** Records supplied follows **

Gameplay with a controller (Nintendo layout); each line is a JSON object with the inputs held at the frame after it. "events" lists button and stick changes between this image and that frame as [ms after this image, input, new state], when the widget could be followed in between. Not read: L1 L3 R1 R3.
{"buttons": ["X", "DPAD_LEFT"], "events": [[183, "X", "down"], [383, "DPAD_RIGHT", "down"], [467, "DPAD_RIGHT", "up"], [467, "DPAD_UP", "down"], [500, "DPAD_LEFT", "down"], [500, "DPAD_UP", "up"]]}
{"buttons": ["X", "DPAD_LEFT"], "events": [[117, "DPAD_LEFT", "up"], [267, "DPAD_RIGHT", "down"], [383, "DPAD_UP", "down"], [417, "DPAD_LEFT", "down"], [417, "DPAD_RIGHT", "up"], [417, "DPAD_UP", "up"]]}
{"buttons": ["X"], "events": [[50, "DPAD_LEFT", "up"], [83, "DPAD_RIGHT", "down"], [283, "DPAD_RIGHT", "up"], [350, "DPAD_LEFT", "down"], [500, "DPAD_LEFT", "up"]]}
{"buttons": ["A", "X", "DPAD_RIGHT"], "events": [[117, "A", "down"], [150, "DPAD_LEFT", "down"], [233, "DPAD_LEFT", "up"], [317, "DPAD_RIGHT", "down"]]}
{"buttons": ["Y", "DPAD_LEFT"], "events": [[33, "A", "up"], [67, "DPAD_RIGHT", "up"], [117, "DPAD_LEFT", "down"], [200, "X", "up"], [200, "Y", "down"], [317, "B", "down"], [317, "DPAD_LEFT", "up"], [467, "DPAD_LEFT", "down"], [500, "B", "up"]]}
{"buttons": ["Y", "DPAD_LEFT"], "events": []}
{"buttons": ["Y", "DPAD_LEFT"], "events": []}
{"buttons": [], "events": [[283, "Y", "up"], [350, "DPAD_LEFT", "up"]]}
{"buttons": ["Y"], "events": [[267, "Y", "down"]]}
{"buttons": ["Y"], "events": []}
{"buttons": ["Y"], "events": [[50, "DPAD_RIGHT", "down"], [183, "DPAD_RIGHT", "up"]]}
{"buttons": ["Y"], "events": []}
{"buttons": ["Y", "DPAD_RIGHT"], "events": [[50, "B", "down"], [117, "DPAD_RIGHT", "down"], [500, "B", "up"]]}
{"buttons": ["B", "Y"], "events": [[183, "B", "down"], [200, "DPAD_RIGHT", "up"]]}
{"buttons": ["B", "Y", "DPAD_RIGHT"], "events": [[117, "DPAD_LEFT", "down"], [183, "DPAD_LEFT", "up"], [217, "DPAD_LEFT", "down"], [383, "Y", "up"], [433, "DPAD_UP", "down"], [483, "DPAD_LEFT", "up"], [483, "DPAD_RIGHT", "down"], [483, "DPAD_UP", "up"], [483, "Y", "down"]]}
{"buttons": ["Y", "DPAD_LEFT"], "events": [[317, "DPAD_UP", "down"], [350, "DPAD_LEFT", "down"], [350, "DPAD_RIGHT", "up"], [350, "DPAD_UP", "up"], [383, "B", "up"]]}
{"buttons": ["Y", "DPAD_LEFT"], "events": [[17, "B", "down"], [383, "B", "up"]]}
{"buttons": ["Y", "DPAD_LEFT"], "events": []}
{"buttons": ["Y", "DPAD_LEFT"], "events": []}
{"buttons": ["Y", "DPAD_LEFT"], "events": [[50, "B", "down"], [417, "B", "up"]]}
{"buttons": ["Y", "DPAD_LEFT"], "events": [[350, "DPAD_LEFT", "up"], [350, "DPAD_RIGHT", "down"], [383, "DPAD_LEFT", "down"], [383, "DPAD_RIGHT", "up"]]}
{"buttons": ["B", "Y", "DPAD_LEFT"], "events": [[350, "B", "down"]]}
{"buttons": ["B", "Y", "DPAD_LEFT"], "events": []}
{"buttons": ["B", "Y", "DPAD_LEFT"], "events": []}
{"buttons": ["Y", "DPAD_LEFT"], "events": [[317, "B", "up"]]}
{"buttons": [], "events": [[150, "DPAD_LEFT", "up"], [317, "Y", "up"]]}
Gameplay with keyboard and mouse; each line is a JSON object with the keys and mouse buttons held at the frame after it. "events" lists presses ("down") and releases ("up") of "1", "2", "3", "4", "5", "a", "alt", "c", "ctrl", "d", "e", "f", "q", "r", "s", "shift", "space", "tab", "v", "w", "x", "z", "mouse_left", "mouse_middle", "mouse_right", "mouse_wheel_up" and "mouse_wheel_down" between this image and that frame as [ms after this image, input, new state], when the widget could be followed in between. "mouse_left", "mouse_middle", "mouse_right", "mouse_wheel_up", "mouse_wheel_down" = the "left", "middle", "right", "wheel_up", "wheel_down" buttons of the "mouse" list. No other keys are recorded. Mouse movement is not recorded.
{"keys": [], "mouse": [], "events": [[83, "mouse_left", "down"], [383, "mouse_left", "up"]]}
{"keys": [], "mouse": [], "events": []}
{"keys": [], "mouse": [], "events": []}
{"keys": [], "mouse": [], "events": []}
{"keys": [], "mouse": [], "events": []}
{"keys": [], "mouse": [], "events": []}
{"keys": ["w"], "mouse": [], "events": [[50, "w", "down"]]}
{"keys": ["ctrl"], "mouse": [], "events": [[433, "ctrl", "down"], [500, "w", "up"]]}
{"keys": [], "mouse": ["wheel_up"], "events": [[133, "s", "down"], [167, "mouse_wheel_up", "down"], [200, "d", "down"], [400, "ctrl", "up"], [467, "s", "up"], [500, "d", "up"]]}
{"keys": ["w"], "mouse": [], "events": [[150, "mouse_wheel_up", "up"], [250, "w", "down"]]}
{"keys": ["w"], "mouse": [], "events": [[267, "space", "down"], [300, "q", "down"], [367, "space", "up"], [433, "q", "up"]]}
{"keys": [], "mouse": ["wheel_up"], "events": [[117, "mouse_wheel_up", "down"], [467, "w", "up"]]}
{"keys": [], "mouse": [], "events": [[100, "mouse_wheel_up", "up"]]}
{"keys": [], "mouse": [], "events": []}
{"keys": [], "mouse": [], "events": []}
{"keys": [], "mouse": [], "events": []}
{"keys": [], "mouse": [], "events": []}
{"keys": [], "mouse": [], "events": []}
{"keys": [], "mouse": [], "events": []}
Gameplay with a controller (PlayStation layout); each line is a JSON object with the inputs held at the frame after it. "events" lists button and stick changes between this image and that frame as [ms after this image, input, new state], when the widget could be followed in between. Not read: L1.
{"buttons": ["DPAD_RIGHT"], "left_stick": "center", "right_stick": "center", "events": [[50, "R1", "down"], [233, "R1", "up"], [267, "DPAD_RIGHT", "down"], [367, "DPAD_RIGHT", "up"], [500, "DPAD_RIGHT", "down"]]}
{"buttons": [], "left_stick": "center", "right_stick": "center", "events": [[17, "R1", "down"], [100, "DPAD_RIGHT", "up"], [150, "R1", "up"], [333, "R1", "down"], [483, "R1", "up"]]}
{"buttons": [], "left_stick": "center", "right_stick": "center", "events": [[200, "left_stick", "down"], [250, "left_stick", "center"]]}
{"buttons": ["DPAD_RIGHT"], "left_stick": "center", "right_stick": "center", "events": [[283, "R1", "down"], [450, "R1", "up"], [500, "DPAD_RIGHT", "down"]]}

** End of Records supplied **

Work order: All lines of the entries containing the string "state" must be shown in full.

Your solution:
Gameplay with a controller (Nintendo layout); each line is a JSON object with the inputs held at the frame after it. "events" lists button and stick changes between this image and that frame as [ms after this image, input, new state], when the widget could be followed in between. Not read: L1 L3 R1 R3.
Gameplay with keyboard and mouse; each line is a JSON object with the keys and mouse buttons held at the frame after it. "events" lists presses ("down") and releases ("up") of "1", "2", "3", "4", "5", "a", "alt", "c", "ctrl", "d", "e", "f", "q", "r", "s", "shift", "space", "tab", "v", "w", "x", "z", "mouse_left", "mouse_middle", "mouse_right", "mouse_wheel_up" and "mouse_wheel_down" between this image and that frame as [ms after this image, input, new state], when the widget could be followed in between. "mouse_left", "mouse_middle", "mouse_right", "mouse_wheel_up", "mouse_wheel_down" = the "left", "middle", "right", "wheel_up", "wheel_down" buttons of the "mouse" list. No other keys are recorded. Mouse movement is not recorded.
Gameplay with a controller (PlayStation layout); each line is a JSON object with the inputs held at the frame after it. "events" lists button and stick changes between this image and that frame as [ms after this image, input, new state], when the widget could be followed in between. Not read: L1.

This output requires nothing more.